MATERIAL SHOWN:
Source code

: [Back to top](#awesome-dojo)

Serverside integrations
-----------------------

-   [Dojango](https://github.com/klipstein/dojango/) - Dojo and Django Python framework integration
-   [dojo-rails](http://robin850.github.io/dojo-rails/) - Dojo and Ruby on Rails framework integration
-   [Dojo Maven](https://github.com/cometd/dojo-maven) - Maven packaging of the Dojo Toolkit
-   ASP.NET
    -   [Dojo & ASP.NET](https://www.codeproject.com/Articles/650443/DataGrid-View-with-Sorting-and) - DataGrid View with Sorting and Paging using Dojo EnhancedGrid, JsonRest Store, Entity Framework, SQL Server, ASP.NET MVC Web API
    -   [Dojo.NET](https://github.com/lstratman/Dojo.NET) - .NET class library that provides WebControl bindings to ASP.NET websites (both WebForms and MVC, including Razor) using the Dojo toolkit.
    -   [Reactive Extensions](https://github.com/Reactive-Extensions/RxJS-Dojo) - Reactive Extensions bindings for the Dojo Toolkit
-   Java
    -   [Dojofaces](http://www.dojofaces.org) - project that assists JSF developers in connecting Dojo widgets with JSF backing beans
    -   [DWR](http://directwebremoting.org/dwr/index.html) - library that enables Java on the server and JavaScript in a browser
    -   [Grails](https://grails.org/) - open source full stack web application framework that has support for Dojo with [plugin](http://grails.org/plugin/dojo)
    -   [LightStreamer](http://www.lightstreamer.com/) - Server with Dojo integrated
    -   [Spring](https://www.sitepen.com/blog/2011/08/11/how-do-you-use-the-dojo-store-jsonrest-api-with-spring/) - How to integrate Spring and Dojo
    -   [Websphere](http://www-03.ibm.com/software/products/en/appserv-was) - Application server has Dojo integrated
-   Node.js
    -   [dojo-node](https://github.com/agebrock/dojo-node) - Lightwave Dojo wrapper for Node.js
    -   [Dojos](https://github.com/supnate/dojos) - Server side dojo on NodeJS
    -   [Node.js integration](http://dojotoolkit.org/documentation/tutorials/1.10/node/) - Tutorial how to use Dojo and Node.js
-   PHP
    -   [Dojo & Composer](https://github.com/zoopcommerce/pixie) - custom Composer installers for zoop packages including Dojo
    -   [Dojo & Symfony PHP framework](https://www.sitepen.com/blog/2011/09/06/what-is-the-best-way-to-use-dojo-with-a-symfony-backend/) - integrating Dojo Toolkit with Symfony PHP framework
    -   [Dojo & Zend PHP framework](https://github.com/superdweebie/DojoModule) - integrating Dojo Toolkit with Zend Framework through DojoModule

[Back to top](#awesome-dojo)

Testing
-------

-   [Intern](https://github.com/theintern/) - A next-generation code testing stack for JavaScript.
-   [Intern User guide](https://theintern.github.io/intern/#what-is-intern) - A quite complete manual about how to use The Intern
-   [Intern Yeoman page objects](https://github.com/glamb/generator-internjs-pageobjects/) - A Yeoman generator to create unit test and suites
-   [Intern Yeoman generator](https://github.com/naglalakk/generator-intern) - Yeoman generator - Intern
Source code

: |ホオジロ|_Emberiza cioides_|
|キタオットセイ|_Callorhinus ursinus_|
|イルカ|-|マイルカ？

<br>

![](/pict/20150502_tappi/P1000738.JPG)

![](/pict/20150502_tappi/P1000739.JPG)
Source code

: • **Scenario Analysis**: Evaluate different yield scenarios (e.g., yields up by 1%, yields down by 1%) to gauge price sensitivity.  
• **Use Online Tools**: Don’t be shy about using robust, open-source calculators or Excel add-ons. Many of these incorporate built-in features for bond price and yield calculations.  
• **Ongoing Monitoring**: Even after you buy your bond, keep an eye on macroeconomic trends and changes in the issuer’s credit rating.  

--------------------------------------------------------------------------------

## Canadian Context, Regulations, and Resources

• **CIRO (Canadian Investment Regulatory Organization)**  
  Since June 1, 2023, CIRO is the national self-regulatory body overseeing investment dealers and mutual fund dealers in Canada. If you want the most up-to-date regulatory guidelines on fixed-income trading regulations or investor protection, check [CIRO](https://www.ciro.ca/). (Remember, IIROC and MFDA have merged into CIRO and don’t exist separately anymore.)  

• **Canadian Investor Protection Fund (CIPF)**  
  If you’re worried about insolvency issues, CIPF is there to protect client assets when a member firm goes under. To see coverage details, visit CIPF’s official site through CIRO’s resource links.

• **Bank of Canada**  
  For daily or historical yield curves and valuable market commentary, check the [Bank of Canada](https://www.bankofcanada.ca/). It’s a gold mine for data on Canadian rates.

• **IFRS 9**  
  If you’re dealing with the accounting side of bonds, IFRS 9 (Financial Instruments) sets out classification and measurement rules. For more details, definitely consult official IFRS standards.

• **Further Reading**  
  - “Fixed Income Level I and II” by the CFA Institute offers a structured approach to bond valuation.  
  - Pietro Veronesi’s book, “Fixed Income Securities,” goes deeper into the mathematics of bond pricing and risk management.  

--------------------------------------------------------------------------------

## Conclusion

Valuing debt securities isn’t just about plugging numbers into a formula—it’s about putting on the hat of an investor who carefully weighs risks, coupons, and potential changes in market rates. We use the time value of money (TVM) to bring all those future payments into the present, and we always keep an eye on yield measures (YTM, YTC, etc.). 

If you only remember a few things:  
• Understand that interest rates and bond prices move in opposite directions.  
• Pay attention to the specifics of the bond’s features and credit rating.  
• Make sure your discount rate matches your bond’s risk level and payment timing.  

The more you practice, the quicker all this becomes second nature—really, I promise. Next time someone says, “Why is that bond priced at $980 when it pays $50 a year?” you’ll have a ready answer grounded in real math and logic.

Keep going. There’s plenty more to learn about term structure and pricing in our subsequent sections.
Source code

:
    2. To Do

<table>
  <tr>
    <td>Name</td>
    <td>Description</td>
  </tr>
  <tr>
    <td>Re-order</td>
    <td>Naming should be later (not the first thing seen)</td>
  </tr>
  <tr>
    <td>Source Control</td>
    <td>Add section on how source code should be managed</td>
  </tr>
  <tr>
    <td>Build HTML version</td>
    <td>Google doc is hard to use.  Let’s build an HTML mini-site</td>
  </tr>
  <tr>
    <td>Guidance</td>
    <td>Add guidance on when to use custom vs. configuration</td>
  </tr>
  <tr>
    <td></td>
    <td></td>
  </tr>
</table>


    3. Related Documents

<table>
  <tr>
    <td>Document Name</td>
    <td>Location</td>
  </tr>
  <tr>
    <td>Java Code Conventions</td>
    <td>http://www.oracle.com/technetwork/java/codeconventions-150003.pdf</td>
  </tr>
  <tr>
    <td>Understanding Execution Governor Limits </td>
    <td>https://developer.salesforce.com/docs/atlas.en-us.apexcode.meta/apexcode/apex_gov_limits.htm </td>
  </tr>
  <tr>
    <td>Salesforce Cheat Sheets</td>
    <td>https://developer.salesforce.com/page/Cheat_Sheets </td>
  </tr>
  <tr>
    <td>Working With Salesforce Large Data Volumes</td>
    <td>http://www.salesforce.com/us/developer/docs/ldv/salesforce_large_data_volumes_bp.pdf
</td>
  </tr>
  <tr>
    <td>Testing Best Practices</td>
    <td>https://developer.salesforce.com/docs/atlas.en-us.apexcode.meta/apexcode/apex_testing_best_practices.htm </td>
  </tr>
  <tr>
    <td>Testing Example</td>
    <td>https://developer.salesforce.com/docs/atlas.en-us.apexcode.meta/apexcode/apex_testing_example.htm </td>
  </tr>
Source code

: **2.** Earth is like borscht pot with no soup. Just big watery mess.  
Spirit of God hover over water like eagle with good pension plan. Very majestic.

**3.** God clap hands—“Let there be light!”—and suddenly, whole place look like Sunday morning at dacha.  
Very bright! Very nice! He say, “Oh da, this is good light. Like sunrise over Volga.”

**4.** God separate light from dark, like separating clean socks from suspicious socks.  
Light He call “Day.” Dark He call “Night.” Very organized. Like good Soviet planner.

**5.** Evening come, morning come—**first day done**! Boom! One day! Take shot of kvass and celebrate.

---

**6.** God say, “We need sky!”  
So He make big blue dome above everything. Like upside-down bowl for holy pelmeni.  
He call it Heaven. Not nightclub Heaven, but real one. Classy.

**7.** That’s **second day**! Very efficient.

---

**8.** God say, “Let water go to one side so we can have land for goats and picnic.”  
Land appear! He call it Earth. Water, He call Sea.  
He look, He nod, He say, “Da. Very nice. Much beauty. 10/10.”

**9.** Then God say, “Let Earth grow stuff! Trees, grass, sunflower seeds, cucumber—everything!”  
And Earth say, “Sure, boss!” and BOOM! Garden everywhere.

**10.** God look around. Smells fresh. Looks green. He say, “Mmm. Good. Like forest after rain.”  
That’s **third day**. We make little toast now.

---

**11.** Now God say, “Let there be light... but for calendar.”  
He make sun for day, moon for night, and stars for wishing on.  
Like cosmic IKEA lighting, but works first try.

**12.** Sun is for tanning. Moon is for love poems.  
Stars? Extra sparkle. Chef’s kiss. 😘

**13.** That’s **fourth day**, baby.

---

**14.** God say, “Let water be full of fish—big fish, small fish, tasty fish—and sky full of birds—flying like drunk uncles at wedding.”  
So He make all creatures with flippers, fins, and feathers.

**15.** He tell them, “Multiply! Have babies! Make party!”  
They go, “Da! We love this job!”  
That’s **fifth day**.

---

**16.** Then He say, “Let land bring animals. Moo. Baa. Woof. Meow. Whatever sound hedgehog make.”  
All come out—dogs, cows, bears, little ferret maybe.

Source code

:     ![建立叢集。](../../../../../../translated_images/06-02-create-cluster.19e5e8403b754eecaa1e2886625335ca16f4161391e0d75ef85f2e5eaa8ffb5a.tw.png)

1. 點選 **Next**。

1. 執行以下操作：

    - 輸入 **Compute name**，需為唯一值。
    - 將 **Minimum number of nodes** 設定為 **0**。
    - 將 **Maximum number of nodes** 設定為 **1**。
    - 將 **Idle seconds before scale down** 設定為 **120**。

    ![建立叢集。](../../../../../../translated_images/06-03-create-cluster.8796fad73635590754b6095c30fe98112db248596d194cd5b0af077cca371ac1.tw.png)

TASK PROMPT: Set down again, word for word, the stretch of records from the line with "big watery mess." to the line with "Like cosmic IKEA", both of those lines included.

ANSWER BELOW:
: **2.** Earth is like borscht pot with no soup. Just big watery mess.  
Spirit of God hover over water like eagle with good pension plan. Very majestic.

**3.** God clap hands—“Let there be light!”—and suddenly, whole place look like Sunday morning at dacha.  
Very bright! Very nice! He say, “Oh da, this is good light. Like sunrise over Volga.”

**4.** God separate light from dark, like separating clean socks from suspicious socks.  
Light He call “Day.” Dark He call “Night.” Very organized. Like good Soviet planner.

**5.** Evening come, morning come—**first day done**! Boom! One day! Take shot of kvass and celebrate.

---

**6.** God say, “We need sky!”  
So He make big blue dome above everything. Like upside-down bowl for holy pelmeni.  
He call it Heaven. Not nightclub Heaven, but real one. Classy.

**7.** That’s **second day**! Very efficient.

---

**8.** God say, “Let water go to one side so we can have land for goats and picnic.”  
Land appear! He call it Earth. Water, He call Sea.  
He look, He nod, He say, “Da. Very nice. Much beauty. 10/10.”

**9.** Then God say, “Let Earth grow stuff! Trees, grass, sunflower seeds, cucumber—everything!”  
And Earth say, “Sure, boss!” and BOOM! Garden everywhere.

**10.** God look around. Smells fresh. Looks green. He say, “Mmm. Good. Like forest after rain.”  
That’s **third day**. We make little toast now.

---

**11.** Now God say, “Let there be light... but for calendar.”  
He make sun for day, moon for night, and stars for wishing on.  
Like cosmic IKEA lighting, but works first try.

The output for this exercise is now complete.